Normalerweise ist es ja mit dem Danken so: Wenn ich etwas empfange, dann möchte ich es auch wieder zurückgeben. Der Kirchenlehrer Ambrosius (4. Jahrhundert) vergleicht die Dankbarkeit mit einem Bild.[2] Er sagt: Beim Dank muss es eigentlich sein, wie beim Korn auf dem Feld. Ist einmal der Same gesät, also einmal das Gute an einem Menschen geschehen, dann bringt es Frucht und gibt das Empfangene in großer Menge zurück. Ambrosius deutet so die guten Taten der Menschen als eine Möglichkeit der Dankbarkeit gegenüber Gott, auch wenn der Mensch in seinem Dank nie das einholen kann, was er von Gott empfangen hat.

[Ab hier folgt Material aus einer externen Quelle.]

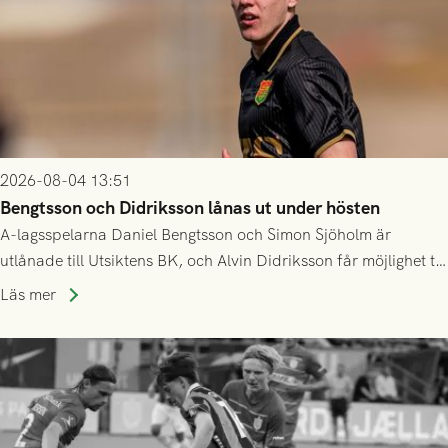
2026-08-04 13:51
Bengtsson och Didriksson lånas ut under hösten
A-lagsspelarna Daniel Bengtsson och Simon Sjöholm är
utlånade till Utsiktens BK, och Alvin Didriksson får möjlighet till
speltid i Hestrafors genom föreningssamarbete.
Läs mer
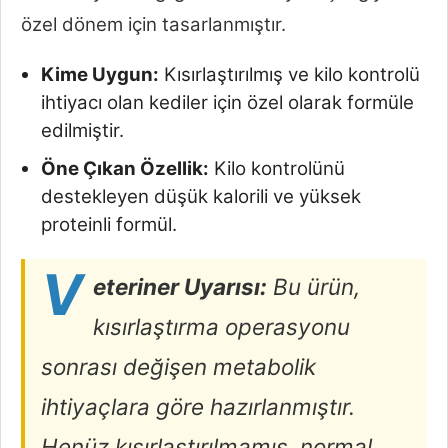
özel dönem için tasarlanmıştır.
Kime Uygun:
Kısırlaştırılmış ve kilo kontrolü
ihtiyacı olan kediler için özel olarak formüle
edilmiştir.
Öne Çıkan Özellik:
Kilo kontrolünü
destekleyen düşük kalorili ve yüksek
proteinli formül.
V
eteriner Uyarısı:
Bu ürün,
kısırlaştırma operasyonu
sonrası değişen metabolik
ihtiyaçlara göre hazırlanmıştır.
Henüz kısırlaştırılmamış, normal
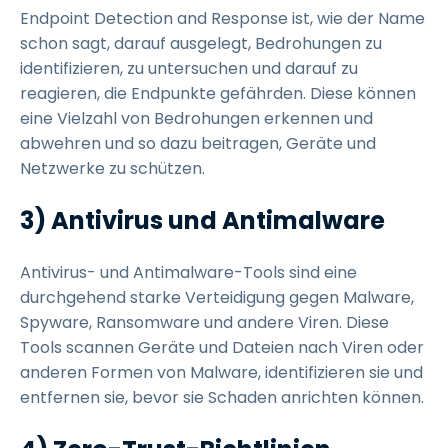
Endpoint Detection and Response ist, wie der Name
schon sagt, darauf ausgelegt, Bedrohungen zu
identifizieren, zu untersuchen und darauf zu
reagieren, die Endpunkte gefährden. Diese können
eine Vielzahl von Bedrohungen erkennen und
abwehren und so dazu beitragen, Geräte und
Netzwerke zu schützen.
3) Antivirus und Antimalware
Antivirus- und Antimalware-Tools sind eine
durchgehend starke Verteidigung gegen Malware,
Spyware, Ransomware und andere Viren. Diese
Tools scannen Geräte und Dateien nach Viren oder
anderen Formen von Malware, identifizieren sie und
entfernen sie, bevor sie Schaden anrichten können.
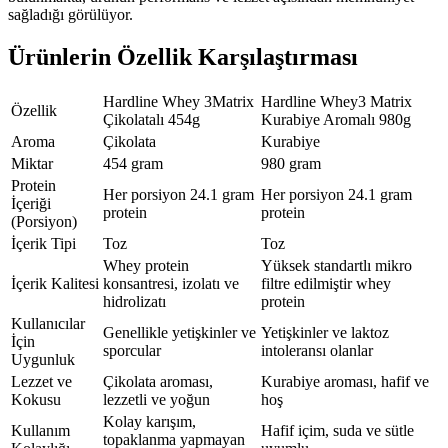
sağladığı görülüyor.
Ürünlerin Özellik Karşılaştırması
Hardline Whey 3Matrix
Hardline Whey3 Matrix
Özellik
Çikolatalı 454g
Kurabiye Aromalı 980g
Aroma
Çikolata
Kurabiye
Miktar
454 gram
980 gram
Protein
Her porsiyon 24.1 gram
Her porsiyon 24.1 gram
İçeriği
protein
protein
(Porsiyon)
İçerik Tipi
Toz
Toz
Whey protein
Yüksek standartlı mikro
İçerik Kalitesi
konsantresi, izolatı ve
filtre edilmiştir whey
hidrolizatı
protein
Kullanıcılar
Genellikle yetişkinler ve
Yetişkinler ve laktoz
İçin
sporcular
intoleransı olanlar
Uygunluk
Lezzet ve
Çikolata aroması,
Kurabiye aroması, hafif ve
Kokusu
lezzetli ve yoğun
hoş
Kolay karışım,
Kullanım
Hafif içim, suda ve sütle
topaklanma yapmayan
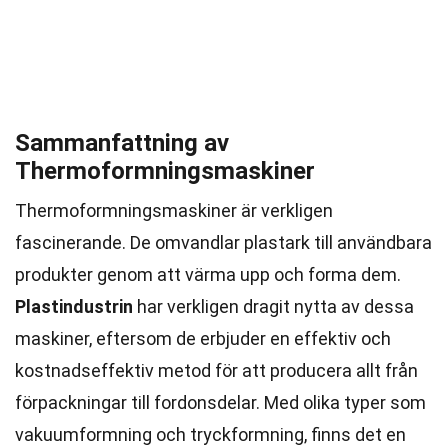
Sammanfattning av
Thermoformningsmaskiner
Thermoformningsmaskiner är verkligen
fascinerande. De omvandlar plastark till användbara
produkter genom att värma upp och forma dem.
Plastindustrin
har verkligen dragit nytta av dessa
maskiner, eftersom de erbjuder en effektiv och
kostnadseffektiv metod för att producera allt från
förpackningar till fordonsdelar. Med olika typer som
vakuumformning och tryckformning, finns det en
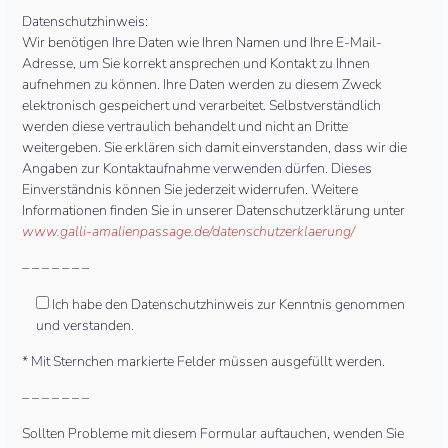
Datenschutzhinweis:
Wir benötigen Ihre Daten wie Ihren Namen und Ihre E-Mail-
Adresse, um Sie korrekt ansprechen und Kontakt zu Ihnen
aufnehmen zu können. Ihre Daten werden zu diesem Zweck
elektronisch gespeichert und verarbeitet. Selbstverständlich
werden diese vertraulich behandelt und nicht an Dritte
weitergeben. Sie erklären sich damit einverstanden, dass wir die
Angaben zur Kontaktaufnahme verwenden dürfen. Dieses
Einverständnis können Sie jederzeit widerrufen. Weitere
Informationen finden Sie in unserer Datenschutzerklärung unter
www.galli-amalienpassage.de/datenschutzerklaerung/
– – – – – – –
Ich habe den Datenschutzhinweis zur Kenntnis genommen
und verstanden.
* Mit Sternchen markierte Felder müssen ausgefüllt werden.
– – – – – – –
Sollten Probleme mit diesem Formular auftauchen, wenden Sie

So ist der Verzicht auf den Gestus der Dankbarkeit ein weiterer Aspekt des Verhaltens Jesu im Evangelium. Er lobt zwar den einen, der zurückgekommen ist und fragt nach den anderen. Er nimmt das Geschenk der Gesundheit an ihnen allerdings nicht zurück. Sein Schenken ist offenbar ohne Hintergedanken, ohne Erwartung oder Anspruch. So wie Jesu Handeln reines Geschenk ist, so soll auch der Dank reines Geschenk sein, also etwas, was man nicht muss, sondern was man aus reiner Freude tut. Das Danken ist etwas Leichtes, Schönes und Einfaches zur Freude Gottes und zu unserer eigenen Freude. Aus einem solchen Dank wird sicher auch wieder etwas Gutes wachsen können.
Wir feiern die Eucharistie, die große „Danksagung“ (das meint das griechische Wort). Es ist ein Loben, Preisen und Danken Gottes für alles, sogar „für manche Traurigkeiten“, wie es das Lied „Danke“ sagt. Unser Leben steht in Gottes Hand. Wir dürfen dankbar dafür sein. Ganz einfach.
[1] Zum Nachhören: DANKE – BOTHO LUCAS CHOR
[2] Ambrosius, Über die Pflichten, Buch 1, Kapitel 31.